Nietrzeźwa matka przyjechała samochodem po swojego syna, który został zatrzymany przez policjantów za jazdę pod wpływem alkoholu. Oboje czeka teraz sprawa karna. Grozi im wysoka grzywna, kilkuletni zakaz prowadzenia pojazdów i kara nawet do 2 lat pozbawienia wolności.
Niedaleko pada jabłko od jabłoni. To przysłowie w tym przypadku sprawdziło się dosłownie.
W nocy z soboty na niedzielę, policjanci otrzymali zgłoszenie o kierowcy audi, który jedzie „Zakopianką” w kierunku Nowego Targu i najprawdopodobniej jest pod wpływem alkoholu.
Po kilkunastu minutach funkcjonariusze zatrzymali go do kontroli drogowej. Za kierownicą siedział 20-letni mieszkaniec powiatu nowotarskiego. Badanie wykazało 0,8 promila alkoholu w organizmie.

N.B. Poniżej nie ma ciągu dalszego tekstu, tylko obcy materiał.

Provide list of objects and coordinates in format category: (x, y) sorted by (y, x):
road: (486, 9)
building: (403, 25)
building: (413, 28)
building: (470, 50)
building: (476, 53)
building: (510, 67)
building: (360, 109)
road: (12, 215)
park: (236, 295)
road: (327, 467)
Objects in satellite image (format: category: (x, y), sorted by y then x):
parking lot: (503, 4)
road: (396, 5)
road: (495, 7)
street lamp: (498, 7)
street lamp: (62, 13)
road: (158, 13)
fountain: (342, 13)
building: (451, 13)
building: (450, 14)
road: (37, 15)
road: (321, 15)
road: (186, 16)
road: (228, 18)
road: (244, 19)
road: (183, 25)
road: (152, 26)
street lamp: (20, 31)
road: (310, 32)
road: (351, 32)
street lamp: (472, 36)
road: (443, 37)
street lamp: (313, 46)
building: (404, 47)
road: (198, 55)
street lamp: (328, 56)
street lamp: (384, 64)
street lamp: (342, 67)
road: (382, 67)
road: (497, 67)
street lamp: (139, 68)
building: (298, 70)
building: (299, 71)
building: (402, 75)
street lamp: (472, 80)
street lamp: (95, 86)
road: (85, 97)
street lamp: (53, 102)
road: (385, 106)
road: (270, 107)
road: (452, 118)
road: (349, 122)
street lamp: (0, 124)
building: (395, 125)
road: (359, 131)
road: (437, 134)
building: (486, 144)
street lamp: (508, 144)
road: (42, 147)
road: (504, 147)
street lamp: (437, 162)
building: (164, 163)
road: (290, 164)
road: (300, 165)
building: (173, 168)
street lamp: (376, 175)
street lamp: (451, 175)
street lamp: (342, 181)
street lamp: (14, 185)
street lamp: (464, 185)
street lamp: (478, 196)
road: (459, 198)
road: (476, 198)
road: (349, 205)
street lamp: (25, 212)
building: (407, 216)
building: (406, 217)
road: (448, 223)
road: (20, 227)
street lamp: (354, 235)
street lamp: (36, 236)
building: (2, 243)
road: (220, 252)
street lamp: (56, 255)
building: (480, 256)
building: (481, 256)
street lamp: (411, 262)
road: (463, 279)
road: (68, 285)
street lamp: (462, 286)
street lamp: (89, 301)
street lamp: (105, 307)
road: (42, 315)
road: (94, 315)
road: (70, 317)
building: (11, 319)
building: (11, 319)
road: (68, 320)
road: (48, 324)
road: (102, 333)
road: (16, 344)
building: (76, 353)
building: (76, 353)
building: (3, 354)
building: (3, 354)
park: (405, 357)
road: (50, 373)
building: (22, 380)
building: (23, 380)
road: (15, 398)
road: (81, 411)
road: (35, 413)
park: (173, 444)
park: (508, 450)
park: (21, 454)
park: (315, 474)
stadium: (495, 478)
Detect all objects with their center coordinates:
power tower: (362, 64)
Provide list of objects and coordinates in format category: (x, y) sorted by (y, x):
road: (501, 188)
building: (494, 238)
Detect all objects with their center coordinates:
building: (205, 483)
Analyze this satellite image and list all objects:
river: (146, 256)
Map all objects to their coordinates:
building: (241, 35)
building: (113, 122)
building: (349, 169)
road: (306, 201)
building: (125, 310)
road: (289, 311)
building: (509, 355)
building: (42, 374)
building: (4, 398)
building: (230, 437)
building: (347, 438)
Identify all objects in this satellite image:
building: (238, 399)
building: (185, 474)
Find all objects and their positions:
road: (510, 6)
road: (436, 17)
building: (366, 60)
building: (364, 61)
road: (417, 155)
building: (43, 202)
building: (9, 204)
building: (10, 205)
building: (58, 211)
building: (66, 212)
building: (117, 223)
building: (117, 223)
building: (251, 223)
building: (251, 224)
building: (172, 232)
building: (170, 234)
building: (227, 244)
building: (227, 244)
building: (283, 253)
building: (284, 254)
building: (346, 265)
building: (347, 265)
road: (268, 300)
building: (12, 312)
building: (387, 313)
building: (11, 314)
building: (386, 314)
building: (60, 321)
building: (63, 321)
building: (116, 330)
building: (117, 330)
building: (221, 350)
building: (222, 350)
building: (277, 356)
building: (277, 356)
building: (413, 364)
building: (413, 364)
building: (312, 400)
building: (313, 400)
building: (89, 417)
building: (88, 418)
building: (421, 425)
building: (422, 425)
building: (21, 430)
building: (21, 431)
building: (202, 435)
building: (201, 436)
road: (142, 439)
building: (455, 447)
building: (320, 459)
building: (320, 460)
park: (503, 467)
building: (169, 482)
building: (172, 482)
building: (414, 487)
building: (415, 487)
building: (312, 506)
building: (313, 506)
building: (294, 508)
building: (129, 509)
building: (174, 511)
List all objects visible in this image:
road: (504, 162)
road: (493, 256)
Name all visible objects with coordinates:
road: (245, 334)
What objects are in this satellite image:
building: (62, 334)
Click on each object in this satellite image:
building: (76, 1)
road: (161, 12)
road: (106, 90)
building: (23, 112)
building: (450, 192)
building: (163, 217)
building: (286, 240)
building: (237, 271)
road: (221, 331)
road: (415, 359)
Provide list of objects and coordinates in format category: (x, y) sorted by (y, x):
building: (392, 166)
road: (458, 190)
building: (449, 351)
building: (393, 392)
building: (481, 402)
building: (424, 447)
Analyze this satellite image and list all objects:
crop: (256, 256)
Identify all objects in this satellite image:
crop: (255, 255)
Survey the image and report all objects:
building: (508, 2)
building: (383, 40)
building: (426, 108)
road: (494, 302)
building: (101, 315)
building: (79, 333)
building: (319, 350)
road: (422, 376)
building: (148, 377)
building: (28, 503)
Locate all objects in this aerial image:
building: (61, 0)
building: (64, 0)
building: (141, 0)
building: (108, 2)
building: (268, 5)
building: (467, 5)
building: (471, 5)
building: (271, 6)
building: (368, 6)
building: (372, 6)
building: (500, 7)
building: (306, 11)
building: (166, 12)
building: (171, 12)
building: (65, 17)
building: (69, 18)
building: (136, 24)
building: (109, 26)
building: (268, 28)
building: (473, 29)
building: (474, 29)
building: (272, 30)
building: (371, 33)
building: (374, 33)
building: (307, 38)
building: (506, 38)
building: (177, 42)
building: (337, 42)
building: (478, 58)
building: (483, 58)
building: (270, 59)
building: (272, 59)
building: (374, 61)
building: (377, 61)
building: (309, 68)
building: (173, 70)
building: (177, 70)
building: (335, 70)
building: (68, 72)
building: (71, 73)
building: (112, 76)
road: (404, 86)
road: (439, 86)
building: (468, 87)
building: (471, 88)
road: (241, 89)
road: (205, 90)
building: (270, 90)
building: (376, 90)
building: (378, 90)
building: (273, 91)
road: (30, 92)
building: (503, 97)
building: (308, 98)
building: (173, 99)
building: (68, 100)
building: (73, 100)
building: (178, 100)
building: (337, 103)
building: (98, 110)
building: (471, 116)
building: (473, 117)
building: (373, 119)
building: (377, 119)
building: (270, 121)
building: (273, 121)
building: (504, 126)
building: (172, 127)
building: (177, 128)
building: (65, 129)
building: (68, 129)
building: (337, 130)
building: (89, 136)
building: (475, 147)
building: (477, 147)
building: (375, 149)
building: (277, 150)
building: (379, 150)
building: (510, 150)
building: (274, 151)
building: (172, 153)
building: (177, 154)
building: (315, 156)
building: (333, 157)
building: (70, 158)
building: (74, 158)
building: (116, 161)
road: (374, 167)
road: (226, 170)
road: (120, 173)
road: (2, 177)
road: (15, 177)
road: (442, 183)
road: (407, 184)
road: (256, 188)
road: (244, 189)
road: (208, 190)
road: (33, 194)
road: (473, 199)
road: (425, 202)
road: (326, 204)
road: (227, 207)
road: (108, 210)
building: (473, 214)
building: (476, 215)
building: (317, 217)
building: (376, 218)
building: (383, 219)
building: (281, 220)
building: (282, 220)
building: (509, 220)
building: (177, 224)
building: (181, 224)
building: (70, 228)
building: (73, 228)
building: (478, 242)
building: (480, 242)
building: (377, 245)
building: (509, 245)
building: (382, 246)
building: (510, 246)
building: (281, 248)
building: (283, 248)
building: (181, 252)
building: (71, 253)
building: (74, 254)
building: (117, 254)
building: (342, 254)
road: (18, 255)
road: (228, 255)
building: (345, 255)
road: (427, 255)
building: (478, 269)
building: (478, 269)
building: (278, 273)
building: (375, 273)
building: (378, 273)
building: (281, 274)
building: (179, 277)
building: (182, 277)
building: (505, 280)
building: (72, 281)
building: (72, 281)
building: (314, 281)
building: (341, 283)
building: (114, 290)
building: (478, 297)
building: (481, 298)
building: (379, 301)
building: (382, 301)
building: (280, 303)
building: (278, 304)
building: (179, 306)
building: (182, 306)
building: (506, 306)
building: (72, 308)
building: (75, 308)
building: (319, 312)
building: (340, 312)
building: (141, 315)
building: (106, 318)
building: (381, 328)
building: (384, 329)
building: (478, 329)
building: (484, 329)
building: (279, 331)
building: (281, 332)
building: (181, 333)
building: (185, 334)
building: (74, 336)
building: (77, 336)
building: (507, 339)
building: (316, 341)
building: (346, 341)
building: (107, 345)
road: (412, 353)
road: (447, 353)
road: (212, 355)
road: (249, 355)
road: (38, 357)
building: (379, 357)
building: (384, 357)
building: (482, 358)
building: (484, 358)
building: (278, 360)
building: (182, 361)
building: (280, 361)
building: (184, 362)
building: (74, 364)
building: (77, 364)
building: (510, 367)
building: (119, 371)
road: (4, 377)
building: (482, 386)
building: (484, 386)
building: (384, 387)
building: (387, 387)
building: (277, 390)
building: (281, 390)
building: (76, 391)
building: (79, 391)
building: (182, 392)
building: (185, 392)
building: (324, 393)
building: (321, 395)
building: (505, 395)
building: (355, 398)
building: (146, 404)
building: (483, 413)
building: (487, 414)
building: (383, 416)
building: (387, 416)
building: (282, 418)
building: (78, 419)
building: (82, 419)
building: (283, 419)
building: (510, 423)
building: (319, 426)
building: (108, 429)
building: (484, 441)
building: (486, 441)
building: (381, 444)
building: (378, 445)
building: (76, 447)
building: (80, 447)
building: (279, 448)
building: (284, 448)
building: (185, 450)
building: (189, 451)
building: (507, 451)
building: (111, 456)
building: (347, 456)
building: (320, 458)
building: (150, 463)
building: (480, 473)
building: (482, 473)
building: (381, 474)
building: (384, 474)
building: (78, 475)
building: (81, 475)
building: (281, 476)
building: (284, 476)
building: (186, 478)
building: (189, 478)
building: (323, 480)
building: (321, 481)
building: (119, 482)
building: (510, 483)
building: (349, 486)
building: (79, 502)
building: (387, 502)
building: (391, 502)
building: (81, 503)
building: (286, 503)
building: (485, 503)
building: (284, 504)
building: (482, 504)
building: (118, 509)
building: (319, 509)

Na miejsce kontroli, po syna przyjechała samochodem matka chłopaka. Podczas rozmowy policjanci wyczuli od kobiety alkohol. 40-latka została więc przebadana przez policjantów na zawartość alkoholu. Badanie trzeźwości wykazało u kobiety… 1,5 promila.
Zarówno matka, jak i syn stracili prawo jazdy. Oboje będą odpowiadać przed sądem. Za kierowanie samochodem w stanie nietrzeźwości grozi im kilkuletni zakaz prowadzenia pojazdów, wysoka grzywna i kara nawet do 2 lat pozbawienia wolności.